■ Task instructions:
**1.** Copy the passage of the SAR 3D imaging article from "Furthermore, the research" up to and including "a global impact.".
**2.** Answer these questions from the SAR 3D imaging article:
(a) On what date did AIRCAS announce the research breakthrough?
(b) In which mountains were the first ice thickness measurements of compound valley glaciers achieved?
(c) In which journal was the open-source Microwave Vision 3D dataset published?
**3.** What fields does the closing sentence of the SAR 3D imaging article say the breakthrough has implications for? List all of them.

■ Excerpted text:
CAS Unveils Breakthrough in "Microwave Vision" SAR 3D Imaging
The Aerospace Information Research Institute of the Chinese Academy of Sciences (AIRCAS) announced a pioneering research breakthrough on April 9, 2025: a theoretical methodology for synthetic aperture radar (SAR) 3D imaging. Leveraging the implicit "microwave vision" semantics within images, this novel approach significantly achieves higher-precision, lower-cost, and more robust 3D imaging. It provides support for remote sensing fields like urban mapping and disaster monitoring.
With all-weather, day-and-night imaging capabilities, SAR serves as a critical technology for high-resolution Earth observation. Expanding aperture to elevation dimension, SAR 3D imaging effectively mitigates the geometric distortions caused by terrain projection in SAR 2D imagery, thereby enhancing recognition accuracy and modeling capabilities, establishing itself as a prominent direction.
Developed collaboratively by an AIR-led team alongside multiple research institutions, the new "microwave vision" approach integrates radar signal processing with AI. By semantically interpreting radar echoes, the system automatically reconstructs 3D features of buildings, landscapes, and other targets. This physics-guided, intelligence-driven method reduces required observations by over 50%, while improving or improves elevation accuracy by more than 30% under the same conditions.
Currently deployed in China's airborne and spaceborne SAR ground processing systems, it enables high-precision terrain and critical infrastructure mapping in challenging environments complex, such as the cloud-prone mountainous and urban areas of western China. Notably, it has also been successfully extended to the glacier penetration 3D imaging filed, achieving the first ice thickness measurements of compound valley glaciers in Qilian Mountains.
Furthermore, the research team further developed a prototype microwave vision 3D SAR (MV3DSAR) system with full-polarimetric capabilities, adjustable baselines and multi-channel consistency.
Through multiple flight experiments utilizing this system, the team has created the field's first open-source Microwave Vision 3D dataset, published in the Journal of Radars. This landmark contribution not only fills a critical gap in accessible 3D SAR data but has also gained international attention. Downloaded over 11,000 times by researchers from more than 200 worldwide institutions, it demonstrates a global impact.
DING Chibiao, CAS Academician and the project leader, emphasized that the technology's transformative potential: Our Microwave Vision SAR 3D imaging breakthrough represents a paradigm shift – dramatically reducing system complexity and operational costs. This intelligent development holds great significance in improvement for both current Radar systems and next-generation 3D SAR architectures." The breakthrough solidifies China's leadership in advanced remote sensing, with implications for climate science, disaster management, urban planning, and global geospatial resilience.

■ Data for analysis:

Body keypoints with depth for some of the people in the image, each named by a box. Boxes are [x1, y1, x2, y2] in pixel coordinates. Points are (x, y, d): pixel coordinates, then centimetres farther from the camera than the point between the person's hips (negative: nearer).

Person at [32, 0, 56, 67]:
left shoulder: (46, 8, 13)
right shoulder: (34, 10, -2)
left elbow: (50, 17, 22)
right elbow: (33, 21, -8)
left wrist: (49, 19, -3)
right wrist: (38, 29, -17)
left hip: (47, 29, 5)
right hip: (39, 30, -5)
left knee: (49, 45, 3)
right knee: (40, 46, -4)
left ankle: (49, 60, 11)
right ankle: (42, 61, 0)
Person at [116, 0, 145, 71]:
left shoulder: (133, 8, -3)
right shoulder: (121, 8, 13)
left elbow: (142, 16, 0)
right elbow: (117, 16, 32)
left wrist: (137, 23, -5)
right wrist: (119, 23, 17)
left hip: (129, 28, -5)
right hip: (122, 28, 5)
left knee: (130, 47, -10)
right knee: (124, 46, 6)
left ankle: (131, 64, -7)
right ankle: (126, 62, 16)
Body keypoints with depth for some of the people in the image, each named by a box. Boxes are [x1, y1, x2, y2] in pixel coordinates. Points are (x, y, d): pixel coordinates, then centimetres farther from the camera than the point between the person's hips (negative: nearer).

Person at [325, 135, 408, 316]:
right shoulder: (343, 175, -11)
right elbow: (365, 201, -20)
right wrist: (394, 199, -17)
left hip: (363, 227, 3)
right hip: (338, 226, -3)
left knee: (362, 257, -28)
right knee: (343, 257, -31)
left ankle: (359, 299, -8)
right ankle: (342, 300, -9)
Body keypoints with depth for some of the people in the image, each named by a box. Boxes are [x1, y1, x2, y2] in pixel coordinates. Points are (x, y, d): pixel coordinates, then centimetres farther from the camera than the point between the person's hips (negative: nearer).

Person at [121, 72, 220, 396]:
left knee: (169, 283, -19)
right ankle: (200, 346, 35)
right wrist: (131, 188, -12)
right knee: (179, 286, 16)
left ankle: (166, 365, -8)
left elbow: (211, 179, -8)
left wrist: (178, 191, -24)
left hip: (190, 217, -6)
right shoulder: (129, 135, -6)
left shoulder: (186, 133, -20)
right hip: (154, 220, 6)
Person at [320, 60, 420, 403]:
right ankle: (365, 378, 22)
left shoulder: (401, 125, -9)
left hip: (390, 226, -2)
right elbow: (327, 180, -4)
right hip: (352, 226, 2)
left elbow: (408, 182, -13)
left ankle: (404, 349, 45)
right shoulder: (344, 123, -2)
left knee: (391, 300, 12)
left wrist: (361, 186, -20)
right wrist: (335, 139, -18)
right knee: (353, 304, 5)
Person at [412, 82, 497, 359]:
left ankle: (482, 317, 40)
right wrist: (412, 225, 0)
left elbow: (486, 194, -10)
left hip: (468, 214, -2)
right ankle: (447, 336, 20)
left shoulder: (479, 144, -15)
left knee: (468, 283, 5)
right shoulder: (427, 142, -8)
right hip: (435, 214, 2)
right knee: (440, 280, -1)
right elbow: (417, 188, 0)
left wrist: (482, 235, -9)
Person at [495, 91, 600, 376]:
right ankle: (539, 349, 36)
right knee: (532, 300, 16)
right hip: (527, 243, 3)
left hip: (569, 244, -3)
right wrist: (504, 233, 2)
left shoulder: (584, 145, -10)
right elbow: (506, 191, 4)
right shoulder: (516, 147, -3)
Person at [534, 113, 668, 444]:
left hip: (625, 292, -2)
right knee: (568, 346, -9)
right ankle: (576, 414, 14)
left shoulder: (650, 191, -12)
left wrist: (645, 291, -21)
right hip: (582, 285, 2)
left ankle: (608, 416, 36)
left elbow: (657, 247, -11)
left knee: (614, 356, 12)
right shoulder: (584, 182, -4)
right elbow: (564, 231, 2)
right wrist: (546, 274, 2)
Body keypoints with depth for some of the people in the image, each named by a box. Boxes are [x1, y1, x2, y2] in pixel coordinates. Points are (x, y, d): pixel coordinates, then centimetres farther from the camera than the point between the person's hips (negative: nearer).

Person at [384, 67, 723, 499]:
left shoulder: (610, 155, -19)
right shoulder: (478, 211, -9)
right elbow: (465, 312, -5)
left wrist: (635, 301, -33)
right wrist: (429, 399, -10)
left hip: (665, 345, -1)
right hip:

■ Exercise results:
**1.**
Furthermore, the research team further developed a prototype microwave vision 3D SAR (MV3DSAR) system with full-polarimetric capabilities, adjustable baselines and multi-channel consistency.
Through multiple flight experiments utilizing this system, the team has created the field's first open-source Microwave Vision 3D dataset, published in the Journal of Radars. This landmark contribution not only fills a critical gap in accessible 3D SAR data but has also gained international attention. Downloaded over 11,000 times by researchers from more than 200 worldwide institutions, it demonstrates a global impact.

**2.**
(a) April 9, 2025
(b) The Qilian Mountains
(c) The Journal of Radars

**3.**
Climate science
Disaster management
Urban planning
Global geospatial resilience